[Entries taken from a collection]

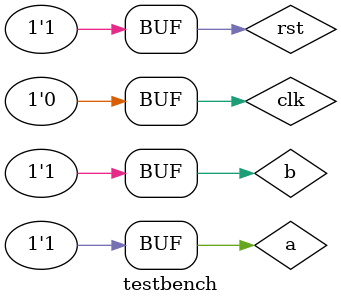
<source format=v>
module testbench;
    reg clk;

    initial begin
        // $dumpfile("testbench.vcd");
        // $dumpvars(0, testbench);

        #5 clk = 0;
        repeat (10000) begin
            #5 clk = 1;
            #5 clk = 0;
        end

        $display("OKAY");    
    end
   
    
    reg a;
    reg b;
    reg rst;
    wire g0;
    wire g1;
    
    top uut (
        .a (a),
        .b (b),
        .clk (clk),
        .rst (rst),
        .g0(g0),
        .g1(g1)
    );
    
    initial begin
        rst <= 0;
        #5
        rst <= 1;
        #5
        a <= 1;
        b <= 0;
        #50
        a <= 0;
        b <= 0;
        #50
        a <= 0;
        b <= 1;
        #50
        a <= 1;
        b <= 1;
    end
    
endmodule

</source>
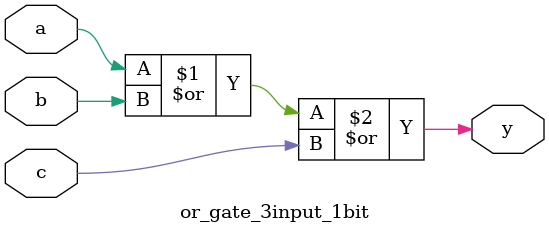
<source format=sv>
module or_gate_3input_1bit (
    input wire a,
    input wire b,
    input wire c,
    output wire y
);
    assign y = a | b | c;
endmodule

</source>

### WHAT YOU WILL DO
Note each line above that holds "wire", then copy all of them.

### RESPONSE
    wire g0;
    wire g1;
    input wire a,
    input wire b,
    input wire c,
    output wire y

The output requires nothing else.